Lynne Truss

We run in circles where people can get into rather heated discussions about prepositions and commas and such. Luckily, we also understand that these topics don’t exactly rock the coolness meter for most. That’s why Lynne Truss’s sassy grammar manual, Eats, Shoots & Leaves: The Zero Tolerance Approach to Punctuation, caught our attention. It was fun! It was a million-plus seller! And not just copy editors were buying it! Apparently, Truss had so much fun fixing people’s language that she was moved to take on an even more ambitious project: improving their behavior. Talk to the Hand: The Utter Bloody Rudeness of the World Today, or Six Good Reasons to Stay Home and Bolt the Door finds Truss in a state of hilarious outrage over cell phones, litterbugs, and the countless forms of inconsiderateness that are acceptable in what passes for civil society these days.

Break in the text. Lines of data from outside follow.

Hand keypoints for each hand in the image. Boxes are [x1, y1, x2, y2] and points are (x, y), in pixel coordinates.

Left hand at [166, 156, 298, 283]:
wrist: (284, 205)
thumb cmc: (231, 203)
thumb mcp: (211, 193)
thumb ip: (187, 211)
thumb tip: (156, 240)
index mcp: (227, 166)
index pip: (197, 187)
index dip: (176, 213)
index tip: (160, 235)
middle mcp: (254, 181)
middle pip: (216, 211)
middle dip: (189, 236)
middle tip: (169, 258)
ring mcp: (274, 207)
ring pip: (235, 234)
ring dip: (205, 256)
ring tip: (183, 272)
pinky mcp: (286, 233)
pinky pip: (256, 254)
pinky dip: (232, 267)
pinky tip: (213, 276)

Did you encounter a certain boor or witness a specific incident that inspired you to write your new book?
No, I’ve just been getting more sensitized in the past couple of years. I started noticing that people were behaving in public as if they were at home. I also started to feel nervous about speaking to strangers. And then I started to get very heated indeed about the way businesses are dumping all the work on their customers. My second reason for staying home and bolting the door (“Why am I the one doing this?”) is probably my most heartfelt.

What do you Brits think of Americans’ manners?
I think most Brits are impressed by the courtesy they encounter in America. However, there is a stereotype of selfish Americans abroad, who expect to be served first, and so on. A loud voice is interpreted as rude in Britain, so many American tourists are regarded as rude purely on account of their volume.

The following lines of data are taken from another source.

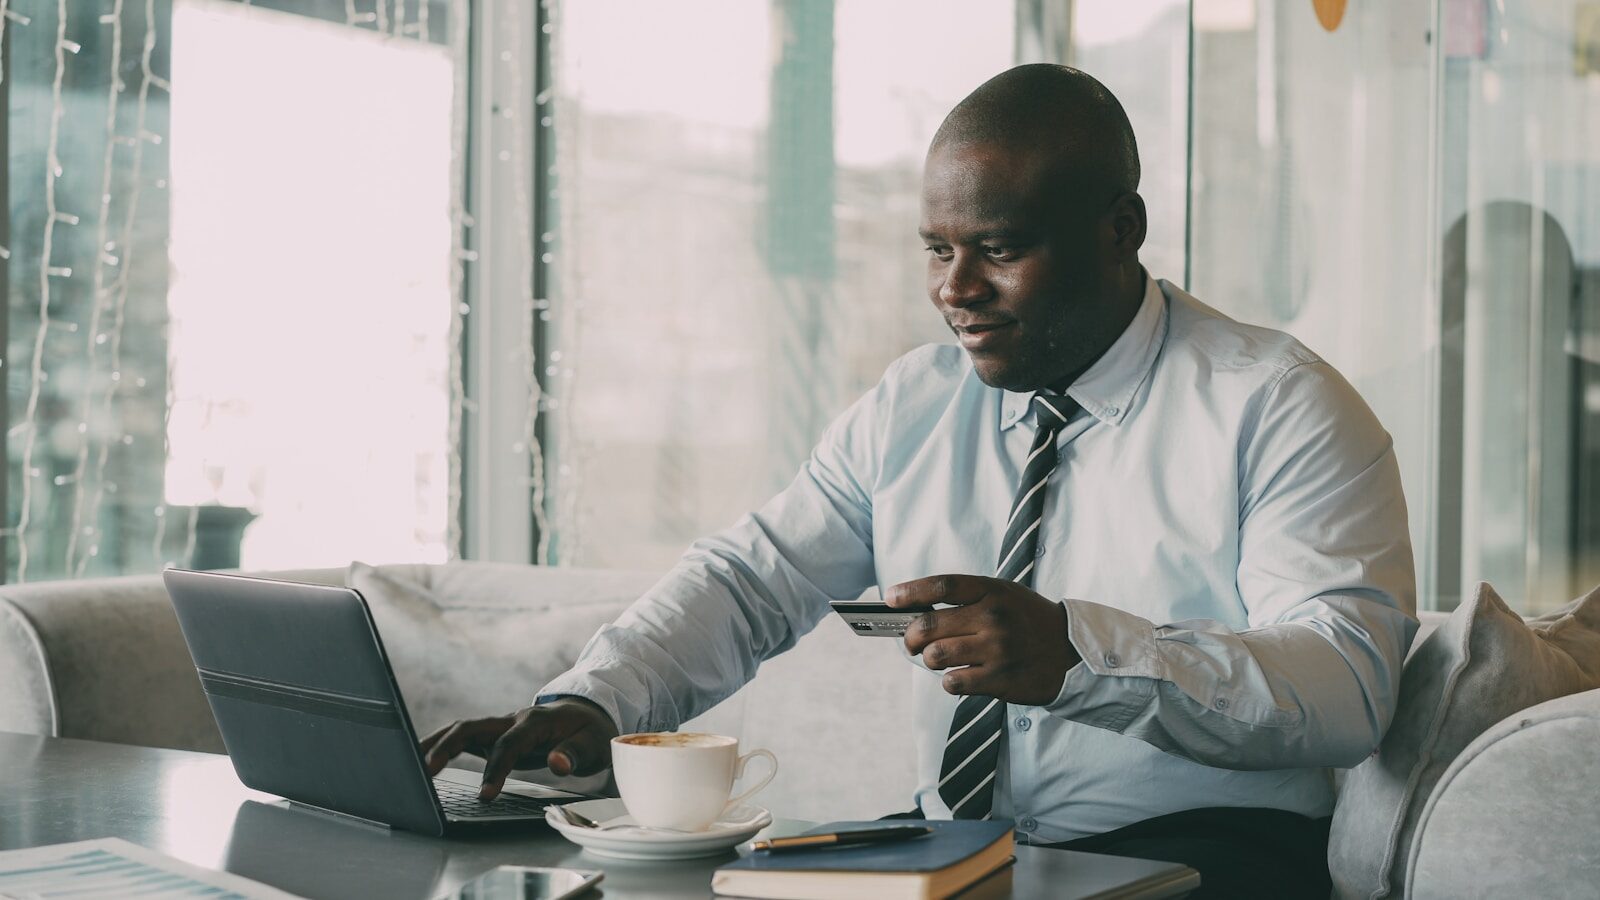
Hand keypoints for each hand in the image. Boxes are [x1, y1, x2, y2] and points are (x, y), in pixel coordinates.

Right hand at [418, 697, 618, 798]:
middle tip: (426, 773)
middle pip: (472, 727)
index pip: (510, 743)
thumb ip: (575, 753)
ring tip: (408, 765)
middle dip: (447, 747)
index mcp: (536, 720)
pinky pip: (462, 739)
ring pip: (460, 729)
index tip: (486, 795)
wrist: (586, 715)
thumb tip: (558, 763)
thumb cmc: (589, 732)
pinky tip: (420, 763)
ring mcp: (499, 726)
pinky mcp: (492, 736)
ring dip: (434, 744)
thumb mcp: (593, 744)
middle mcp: (512, 719)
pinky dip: (440, 747)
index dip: (497, 767)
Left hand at [886, 574, 1080, 706]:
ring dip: (930, 659)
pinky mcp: (1000, 679)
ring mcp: (997, 650)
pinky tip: (961, 675)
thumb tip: (917, 610)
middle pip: (929, 625)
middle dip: (911, 636)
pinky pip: (954, 682)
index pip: (942, 586)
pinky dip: (950, 681)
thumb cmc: (1028, 620)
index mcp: (992, 591)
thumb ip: (967, 599)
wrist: (1071, 651)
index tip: (891, 599)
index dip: (911, 591)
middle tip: (912, 641)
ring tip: (939, 658)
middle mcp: (993, 618)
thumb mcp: (1004, 595)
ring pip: (936, 656)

Eats, Shoots & Leaves inspired people to take an interest in grammar. Do you think Talk to the Hand will improve their manners?
It doesn’t have quite the same campaigning aims as Eats, Shoots & Leaves. I’m more interested in digging into the subject of rudeness, just to see where the trouble spots are. At the basis of the subject is simple morality, but there are layers of conditioning that are causing a lot of unnecessary trouble between people who have been brought up differently.

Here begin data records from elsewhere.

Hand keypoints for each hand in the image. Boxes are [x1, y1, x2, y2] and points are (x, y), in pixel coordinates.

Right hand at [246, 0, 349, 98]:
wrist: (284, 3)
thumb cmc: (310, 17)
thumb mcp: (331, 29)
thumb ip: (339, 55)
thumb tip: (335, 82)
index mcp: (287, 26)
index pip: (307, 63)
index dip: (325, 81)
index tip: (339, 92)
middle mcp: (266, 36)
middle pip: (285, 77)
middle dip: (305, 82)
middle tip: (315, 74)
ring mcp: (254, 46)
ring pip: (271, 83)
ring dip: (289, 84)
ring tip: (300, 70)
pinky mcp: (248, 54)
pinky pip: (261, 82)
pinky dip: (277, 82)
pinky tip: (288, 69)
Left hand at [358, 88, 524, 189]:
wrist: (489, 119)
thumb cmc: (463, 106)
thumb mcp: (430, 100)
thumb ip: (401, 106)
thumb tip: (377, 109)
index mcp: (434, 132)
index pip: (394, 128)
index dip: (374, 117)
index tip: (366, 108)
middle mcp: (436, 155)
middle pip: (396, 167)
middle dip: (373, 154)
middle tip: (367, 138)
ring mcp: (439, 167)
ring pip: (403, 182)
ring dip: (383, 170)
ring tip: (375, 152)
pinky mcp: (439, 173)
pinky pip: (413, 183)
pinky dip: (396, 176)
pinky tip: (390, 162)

What do you think would change things? Is there no going back?
There is never any going back. In any case, people have been feeling similar “It’s all going to rack and ruin” despair since the beginning of time. Evidently, Socrates complained about disrespect in the young two and a half thousand years ago.

You explain the joke behind the title of Eats, Shoots & Leaves in that book. Do you know the origin of the expression “talk to the hand”?
The first knowledge I have of it is from the Jerry Springer Show.

As rude as it is, there’s a certain nerviness to the expression that makes it almost fun to be a jerk. Do you think that’s contributing to general ill behavior–people are just having fun?
Nearly all of British comedy at the moment is based on people being shockingly rude to each other. It is funny, and it’s probably always been funny. We used to have other strains as well–such as wit–but now it’s predominantly about people being cut down to size. Advertising aimed at younger people is always based on selfishness. Like, a woman will tell her husband that she can hear a noise outside. When he goes out, she shuts the door, runs upstairs, and luxuriates in the freshly laundered sheets, which are too good to share. Lots of things are too good to share. I find all that quite nasty.

Do you take cell phone calls in public?
Yes, and, like everybody, I instantly forget my surroundings. When I finish the call, I wonder briefly, “Did other people hear that?” and then I decide they probably didn’t.